今年の一般入試の結果のうち、国公立大の系統別の志願動向の分析を駿台教育研究所の石原賢一・進学情報事業部長に聞いた。

国公立大の2019年度入試の系統別志願状況

国公立大の学部系統別の志願者数は、昨年と比べ大きな変動はなかったが、文系の系統の合計はやや増えた。

「人文科学」は昨年は減ったが、今年は増えた。「経済・経営」は、過去7年間で最多の志願者数だった昨年に次ぐ人数で、人気が続いているといえる。「国際関係」「外国語」は大幅に増えたが、これは一部の大学の改組や入試方式が影響しているという。

「教員養成・教育」は昨年より3%増えた。しかし、これまで減少が続いており、今年の増加も行政や企業への就職が多い京都大などが増えている一方で、教員養成系中心の大学は増えていない。石原さんは「中学校など教育現場の厳しい仕事の実態が受験生に伝わっていること」が影響しているとみる。

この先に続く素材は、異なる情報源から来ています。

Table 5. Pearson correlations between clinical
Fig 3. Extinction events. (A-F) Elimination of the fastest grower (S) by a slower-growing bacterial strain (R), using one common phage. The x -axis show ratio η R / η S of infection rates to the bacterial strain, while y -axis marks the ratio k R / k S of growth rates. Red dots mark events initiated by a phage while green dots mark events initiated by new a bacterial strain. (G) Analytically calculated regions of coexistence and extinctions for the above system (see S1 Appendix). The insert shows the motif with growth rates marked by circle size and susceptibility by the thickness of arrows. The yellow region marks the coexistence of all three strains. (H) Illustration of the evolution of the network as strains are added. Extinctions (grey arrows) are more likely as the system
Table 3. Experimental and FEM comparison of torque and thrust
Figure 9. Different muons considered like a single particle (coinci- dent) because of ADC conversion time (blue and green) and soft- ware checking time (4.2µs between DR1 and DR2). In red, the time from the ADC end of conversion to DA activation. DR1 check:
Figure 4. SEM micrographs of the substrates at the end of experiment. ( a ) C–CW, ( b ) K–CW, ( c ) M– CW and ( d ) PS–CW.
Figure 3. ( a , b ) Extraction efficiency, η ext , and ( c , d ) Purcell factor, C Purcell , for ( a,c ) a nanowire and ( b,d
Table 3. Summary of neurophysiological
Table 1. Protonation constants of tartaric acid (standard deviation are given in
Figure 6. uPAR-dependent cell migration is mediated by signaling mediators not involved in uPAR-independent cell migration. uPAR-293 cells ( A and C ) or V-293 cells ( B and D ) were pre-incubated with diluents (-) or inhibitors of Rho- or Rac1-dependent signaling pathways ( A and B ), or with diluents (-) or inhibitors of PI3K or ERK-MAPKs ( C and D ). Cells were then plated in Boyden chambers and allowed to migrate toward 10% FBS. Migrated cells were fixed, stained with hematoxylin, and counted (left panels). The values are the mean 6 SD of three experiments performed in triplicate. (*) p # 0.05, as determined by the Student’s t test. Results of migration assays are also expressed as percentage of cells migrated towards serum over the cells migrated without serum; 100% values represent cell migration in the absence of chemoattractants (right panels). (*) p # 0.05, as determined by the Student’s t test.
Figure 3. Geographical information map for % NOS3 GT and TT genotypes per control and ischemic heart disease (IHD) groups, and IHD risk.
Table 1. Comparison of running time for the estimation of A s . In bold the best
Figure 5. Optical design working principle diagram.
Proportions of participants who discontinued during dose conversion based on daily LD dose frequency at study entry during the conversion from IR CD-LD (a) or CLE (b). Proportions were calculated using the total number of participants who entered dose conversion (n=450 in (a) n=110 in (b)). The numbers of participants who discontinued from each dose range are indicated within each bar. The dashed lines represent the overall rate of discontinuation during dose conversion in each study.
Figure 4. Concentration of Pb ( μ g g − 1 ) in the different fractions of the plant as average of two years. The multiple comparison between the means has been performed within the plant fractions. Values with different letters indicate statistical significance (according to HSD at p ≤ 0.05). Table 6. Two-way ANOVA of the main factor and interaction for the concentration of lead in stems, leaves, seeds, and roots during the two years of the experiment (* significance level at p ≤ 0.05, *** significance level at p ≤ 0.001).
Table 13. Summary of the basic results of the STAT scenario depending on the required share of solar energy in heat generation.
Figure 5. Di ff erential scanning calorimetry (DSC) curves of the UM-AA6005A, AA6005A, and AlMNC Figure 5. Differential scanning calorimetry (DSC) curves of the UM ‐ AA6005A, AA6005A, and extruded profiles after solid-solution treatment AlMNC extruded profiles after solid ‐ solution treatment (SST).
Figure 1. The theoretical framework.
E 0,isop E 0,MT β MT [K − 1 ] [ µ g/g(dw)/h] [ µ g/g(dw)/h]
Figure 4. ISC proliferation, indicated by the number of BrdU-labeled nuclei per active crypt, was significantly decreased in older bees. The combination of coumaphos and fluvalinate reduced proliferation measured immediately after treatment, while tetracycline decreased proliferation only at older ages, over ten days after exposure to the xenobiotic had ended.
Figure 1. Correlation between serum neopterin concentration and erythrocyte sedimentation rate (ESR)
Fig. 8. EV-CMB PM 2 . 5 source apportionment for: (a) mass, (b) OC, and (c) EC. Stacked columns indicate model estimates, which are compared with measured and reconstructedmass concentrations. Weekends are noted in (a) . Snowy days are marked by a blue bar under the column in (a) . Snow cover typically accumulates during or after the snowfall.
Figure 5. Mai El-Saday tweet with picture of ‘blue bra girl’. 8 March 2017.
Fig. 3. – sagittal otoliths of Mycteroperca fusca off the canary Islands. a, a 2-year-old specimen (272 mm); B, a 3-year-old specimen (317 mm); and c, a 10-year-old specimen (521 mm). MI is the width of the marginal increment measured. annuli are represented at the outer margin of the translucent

理系では、「理」「工」がほぼ前年度並み。「農・水産」はやや増えたが、福島大の学部(学群)新設のためで、これを除くと減っている。石原さんによると高校で生物を選択する人が減っていることも影響しているという。「医」(医学科)は5年連続で減った。「地域枠やAO・推薦の定員を増やす大学が多く、特に首都圏の受験生の受け皿が減っているためです」と石原さん。「保健衛生」も新設学部を除けば減っている。